The Relationship Hero
April 2 2009 |

I am looking for relationship heroes. What do I mean by a “relationship hero?” The term came to me while reading a story about a heroic venture; I realized that there might also be heroic relationships.
To me, a relationship hero is someone who holds their relationship in such high regard that people are touched when they hear about it. The greater the willingness to be open, honest, transparent and vulnerable, the more heroic you are to me.
Instead of celebrating heroic relationships, we find entertainment in celebrities’ break-ups, scandals, affairs, and speculations about prominent actors and actresses being gay.
Enough already. Why is this even our business? Don’t we have anything better to do than read about other people’s confusion and pain? It’s basically the same old stories over and over again. I don’t care if Brad and Angelina had a fight over which baby powder to buy. Please!

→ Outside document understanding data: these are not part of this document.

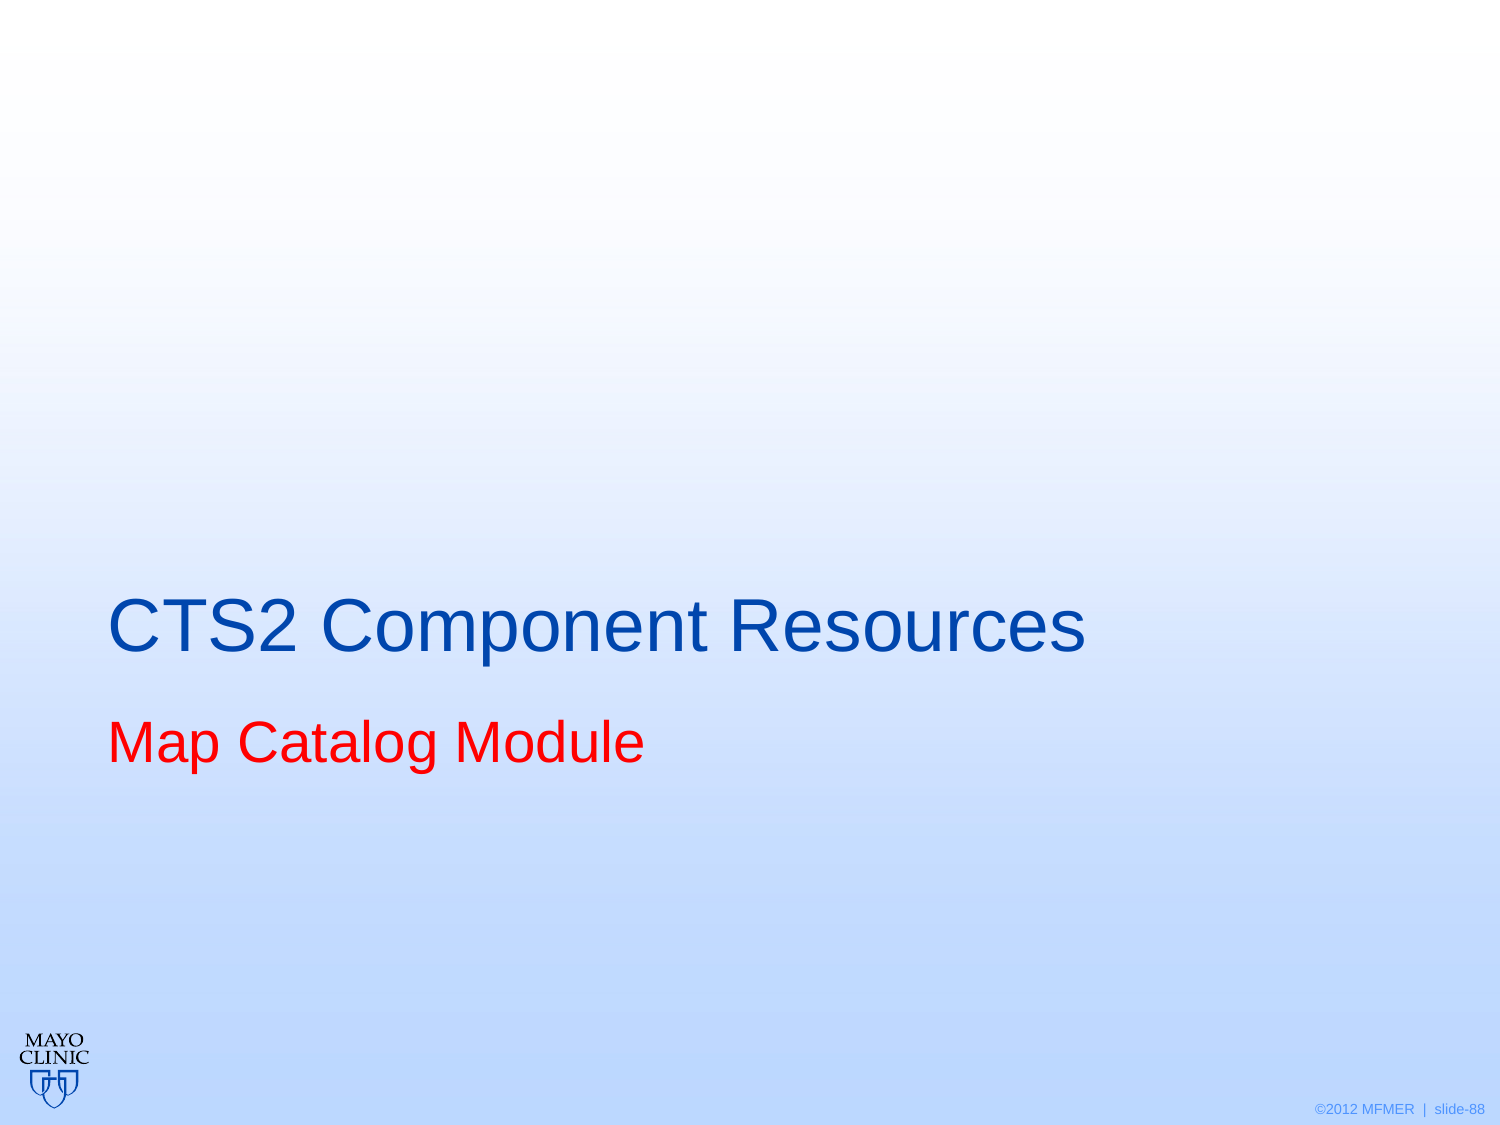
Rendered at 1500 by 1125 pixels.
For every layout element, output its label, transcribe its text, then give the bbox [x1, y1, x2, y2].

list Map Catalog Module [108, 675, 1392, 788]
title CTS2 Component Resources [108, 450, 1392, 675]
picture [0, 0, 1500, 1125]
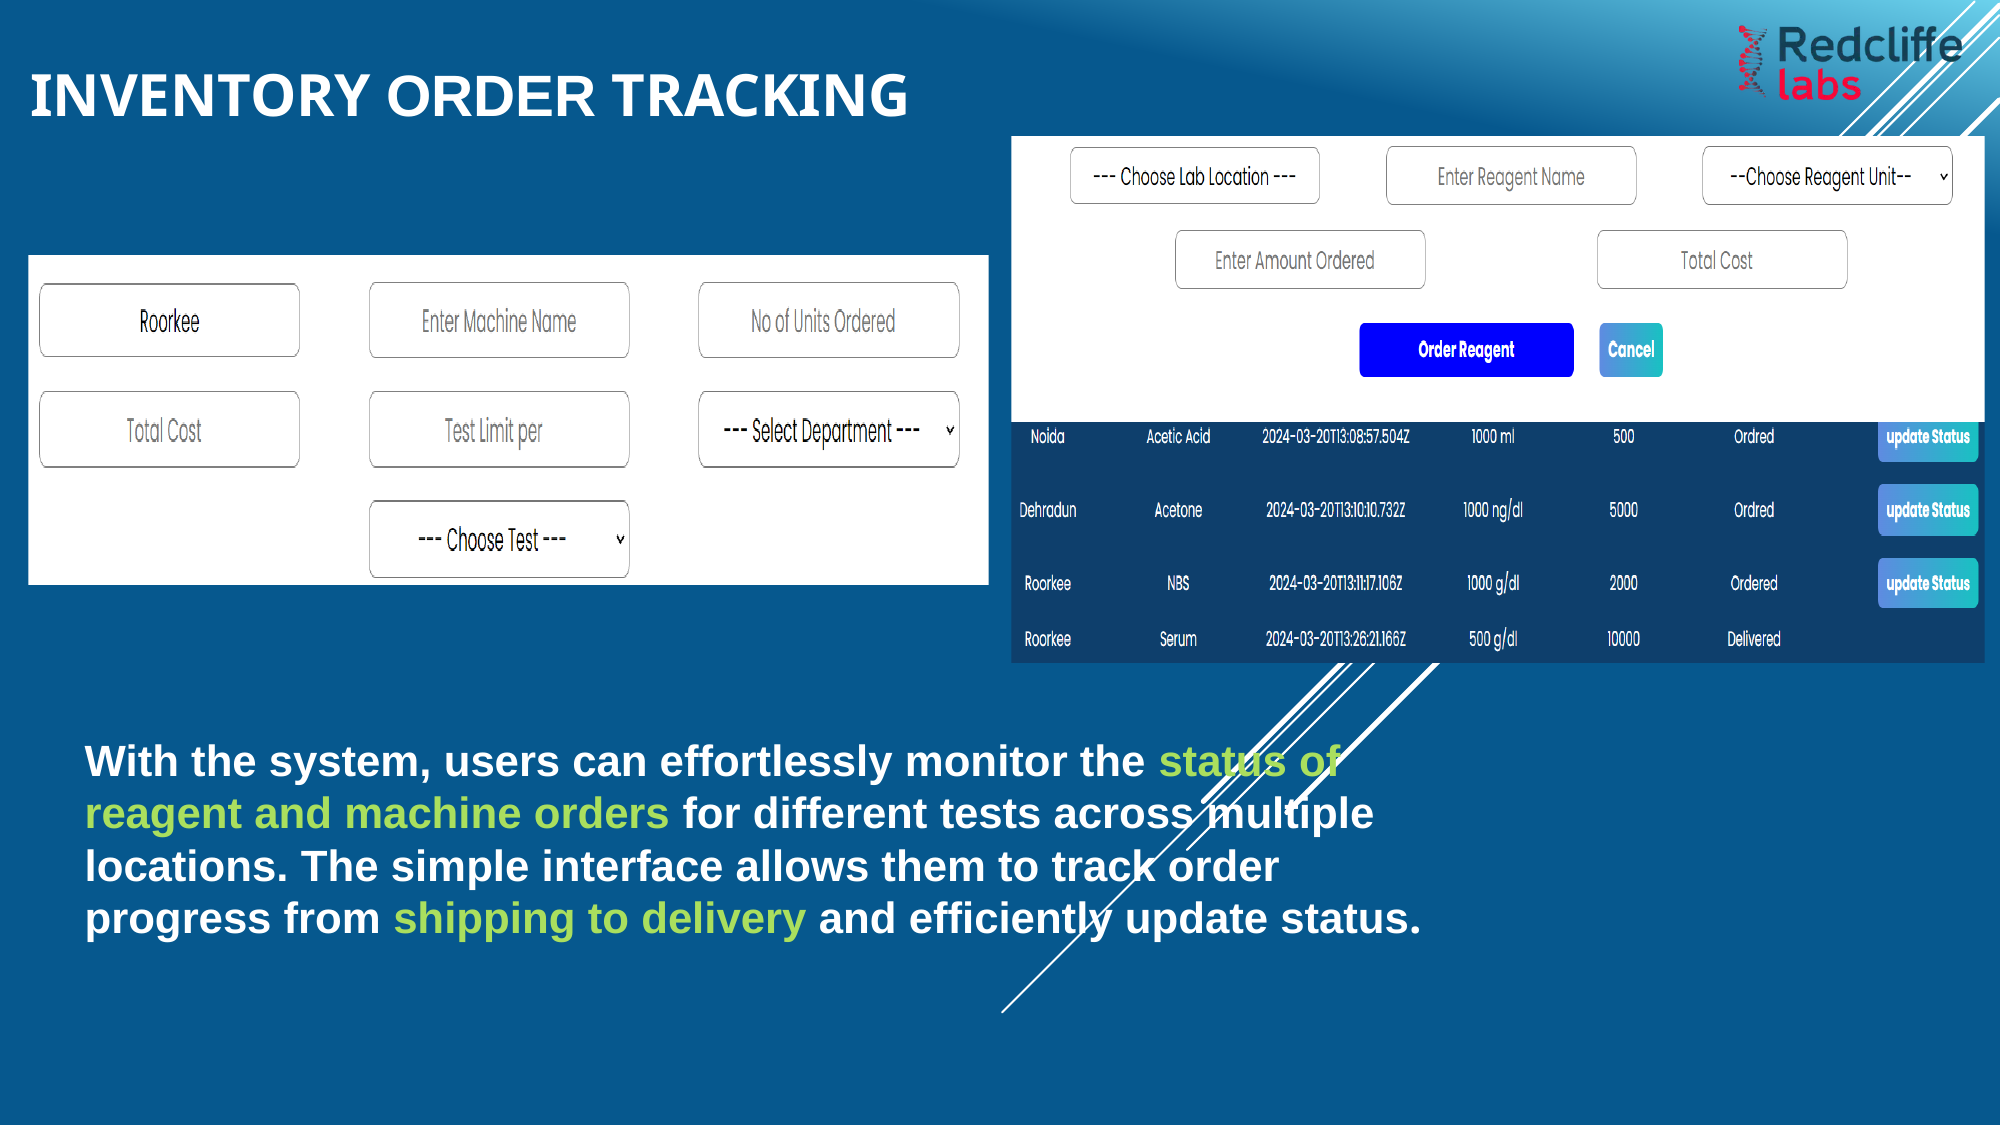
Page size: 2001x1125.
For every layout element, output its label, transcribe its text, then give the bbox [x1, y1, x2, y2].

picture [28, 255, 989, 585]
title Inventory Order Tracking [15, 35, 1131, 136]
picture [1739, 18, 1963, 108]
picture [1011, 136, 1985, 664]
subtitle With the system, users can effortlessly monitor the status of reagent and machine orders for different tests across multiple locations. The simple interface allows them to track order progress from shipping to delivery and efficiently update status. [69, 725, 1478, 1125]
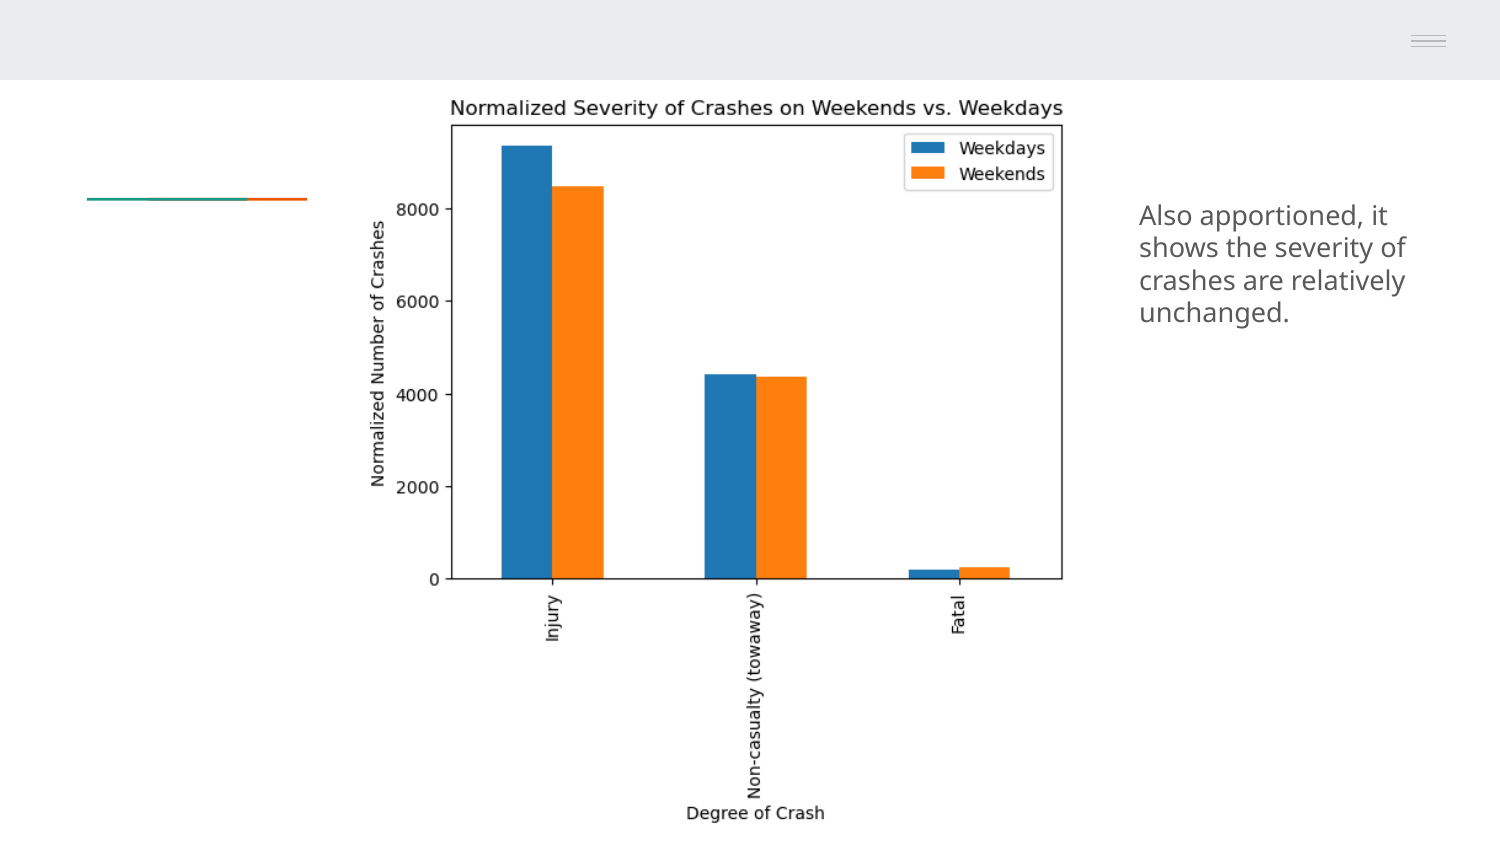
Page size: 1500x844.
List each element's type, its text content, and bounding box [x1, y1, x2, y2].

picture [359, 88, 1075, 834]
text_box Also apportioned, it shows the severity of crashes are relatively unchanged. [1124, 183, 1440, 566]
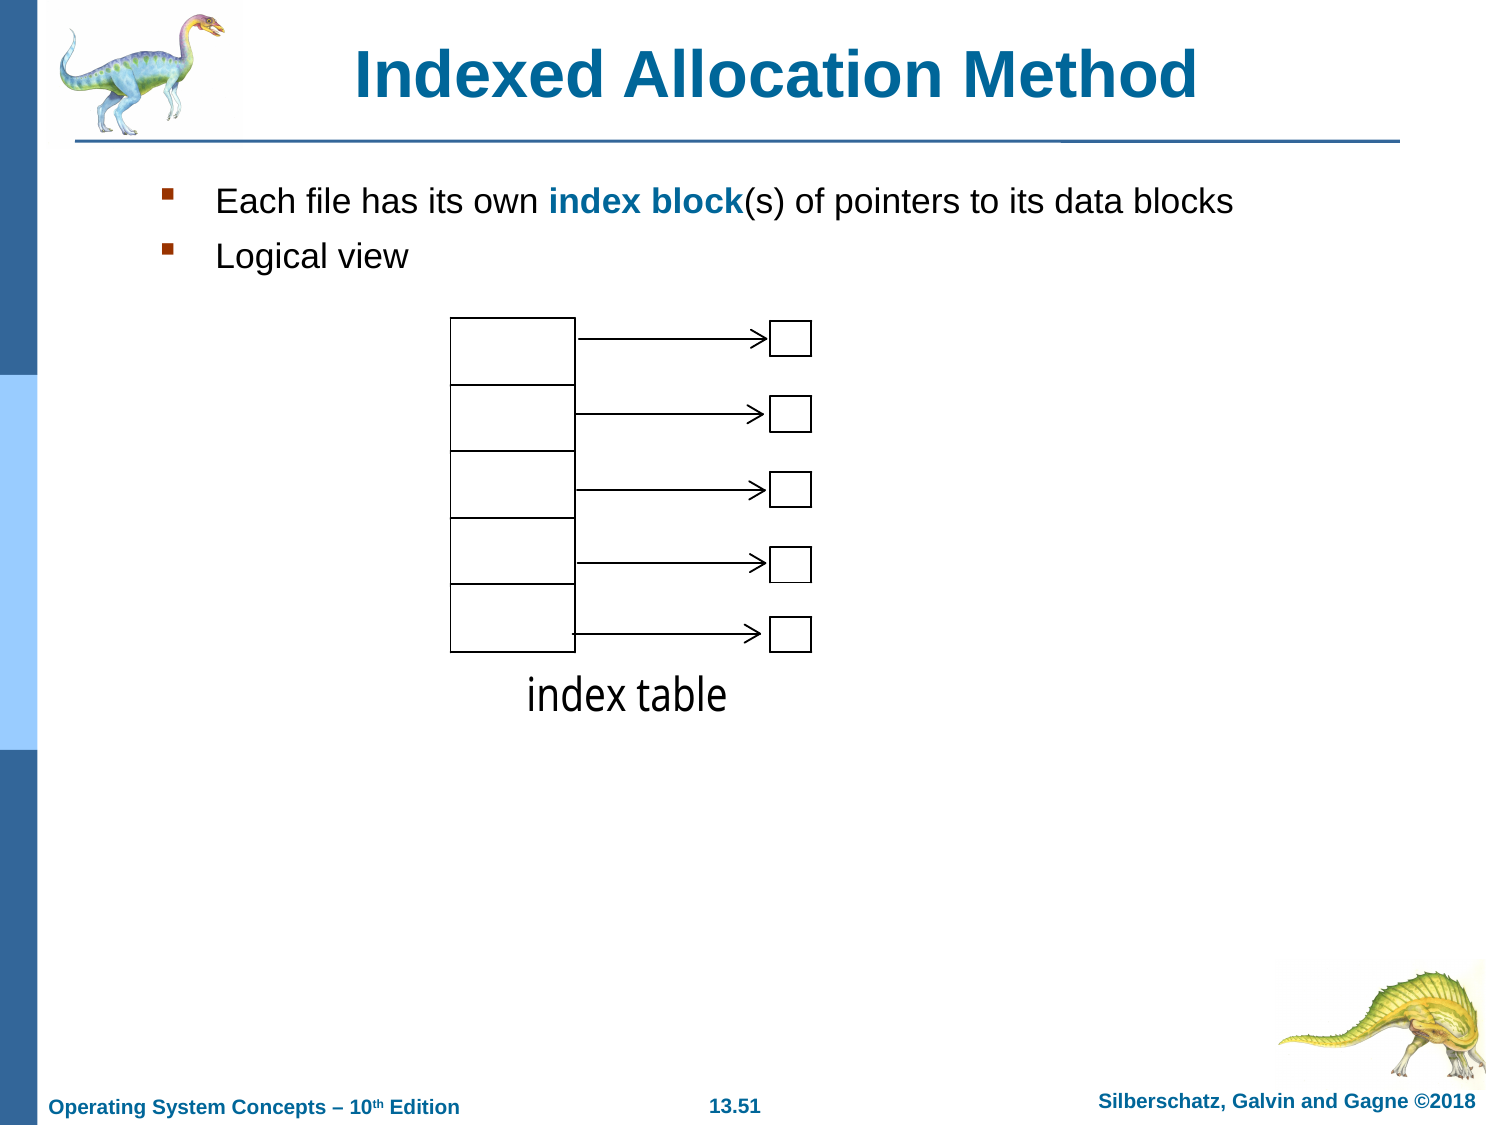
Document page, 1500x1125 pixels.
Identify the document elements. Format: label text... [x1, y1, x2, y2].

Reading about Captain Sullenberger, on the other hand, was inspirational to me. The things his family said about him were always loving and moving. He consistently received standing ovations from the public, and his wife was so touched by the spontaneous outburst of feeling that she sobbed. They go running together, are active in dog-and-cat-rescues; their relationship sounds brilliant, devoted, the American dream, if you will. It’s refreshing to see the tabloids celebrating a relationship’s success instead of exploiting a failure.
Today I got an email from Maria, a woman I wrote about several months ago. The way she described her relationship made me think she’s a relationship hero. She was honest in the face of difficulty, and she met her challenge with honesty.
So what about you—who are your relationship heroes? Are you one?